Feel free to steal the skill, and if you run the metrics on a corpus of your own, I would love to see the numbers.
A plea
I realize I am doing slop vendors a favor by putting this out there. The tells are enumerated and scripted now, and anyone who wants their generated copy to pass can point a model at this post and patch the fingerprints. I accept that trade. What I can’t bear is actually legit people using AI to write their long-forms and publishing the model’s house style untouched, and I’d rather have everyone, slop vendors included, stop using patterns like “It’s not X. It’s Y.” and the triads than have to read them ever again.
I also know there is a brain behind those AI-generated posts. Somebody lived the experience worth posting about, formed the opinion, and then let a model flatten it into the same shapes as every other post in the feed. This favor is for them. The de-smeller is there so they can keep using the machine without shipping its defaults.
Appendix: the corpus
Every text is archived as measured in the ai-smell repository, which is the maintained home of the study. It holds the corpus, the analysis scripts, the raw results, and the figures. The AI pages were captured from the live sites in July 2026, with code blocks still in place (the script strips them before counting).
The corpus splits into four groups there:
- corpus/ai holds the ten OpenClaw landing pages.
- corpus/human holds the eight pre-LLM baselines: the SQLite testing docs, essays by Joel Spolsky (2000), antirez (2018), Paul Graham (2009), and Julia Evans (2019), and the ripgrep, Redis, and Requests READMEs at their 2016–2017 git tags.
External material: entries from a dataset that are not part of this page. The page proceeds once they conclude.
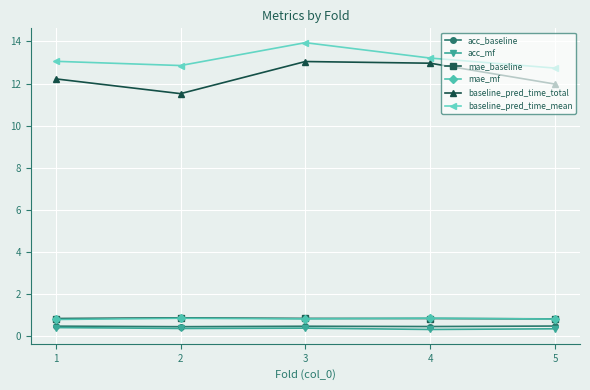

Which category has the highest value across all series?

3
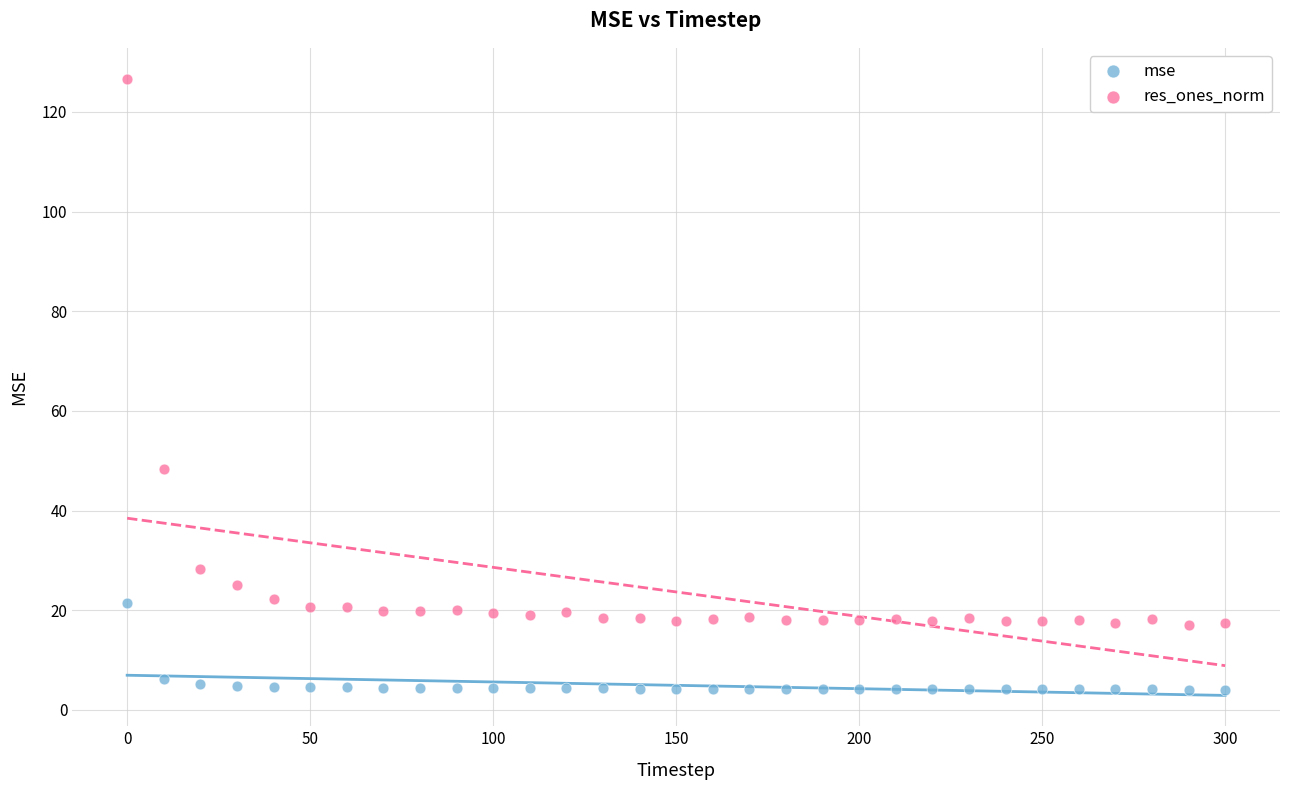

Across all data points, what is the range of Y values (max minus min)?

122.5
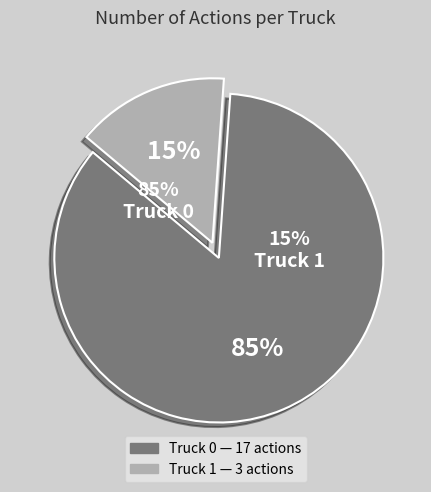

To the nearest percent, what portion does Truck 0 represent?

85%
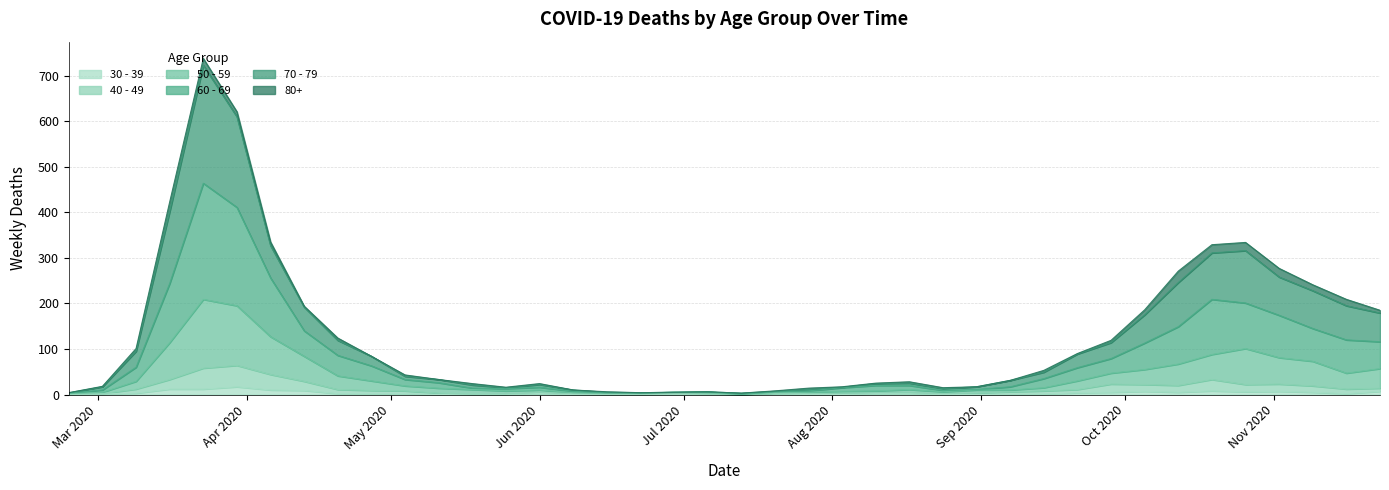

What are all the series names shown in the legend?

30 - 39, 40 - 49, 50 - 59, 60 - 69, 70 - 79, 80+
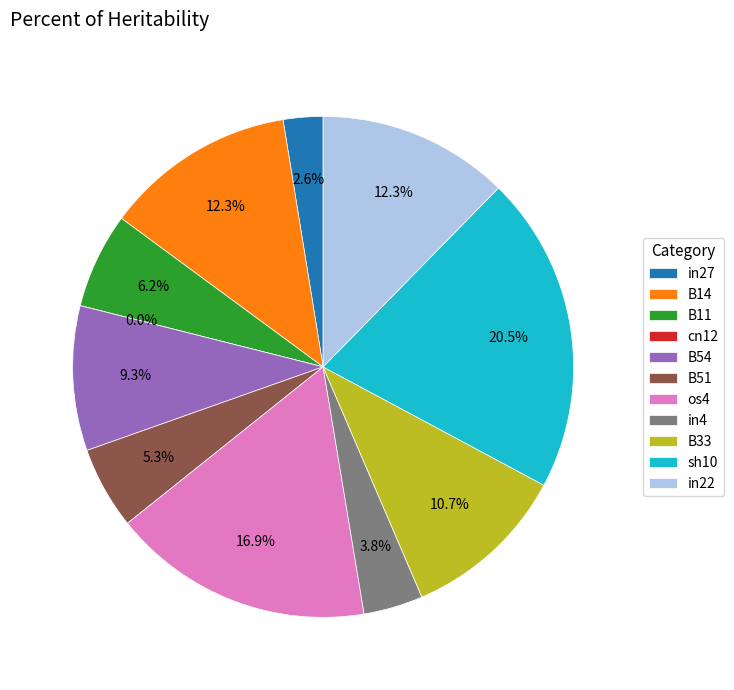

What percentage is the B54 slice, to the nearest percent?

9%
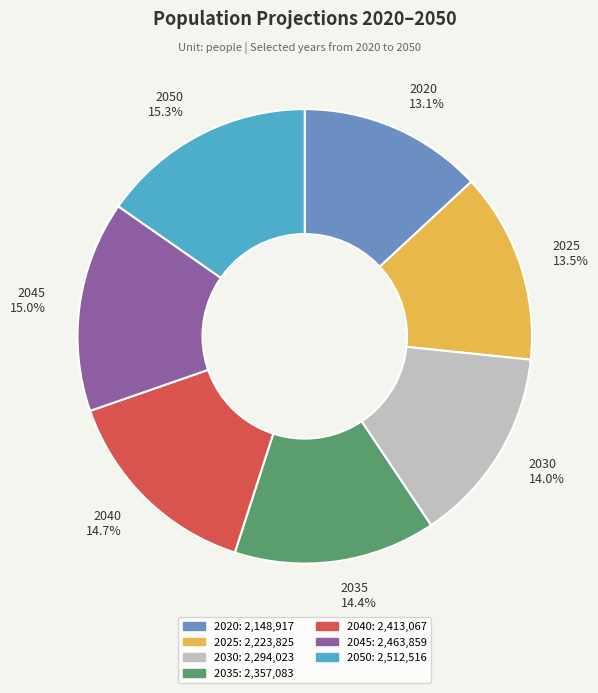

To the nearest percent, what is the difference between the largest and smallest slice percentages?

2%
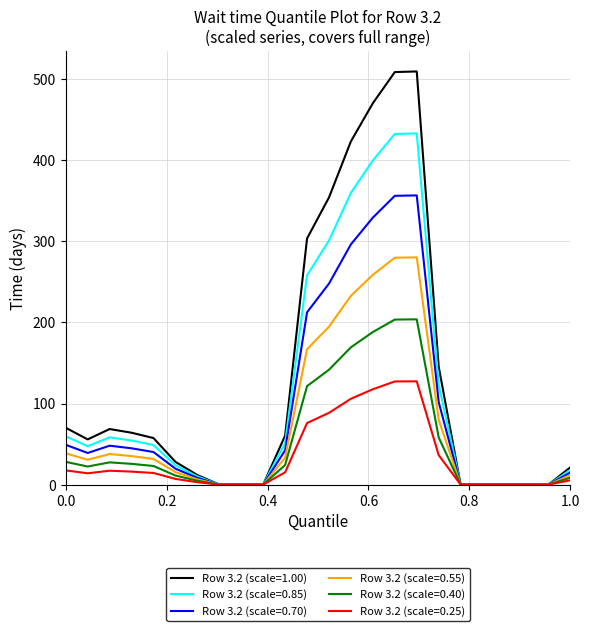

What is the maximum value shown in the chart?

509.6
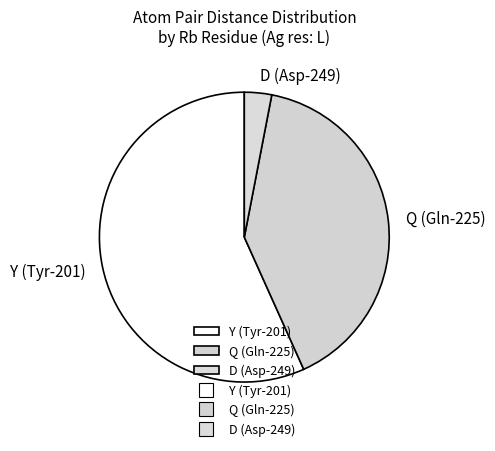

The Y (Tyr-201) slice represents 57% of the pie. True or false?

True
- corpus/tweets holds the 42 long-form tweet samples, one file per account, date-sorted, with a link back to each tweet.
- corpus/self holds this post itself, archived as measured, provably AI-written by its own disclaimer. Written under the kill-ai-smell skill, it clears the detector from the other side, with zero em dashes, exactly-three lists at a sixth of the threshold, and no labeled bullets. The tells are a default, not a fingerprint, and a model instructed against them stops producing them.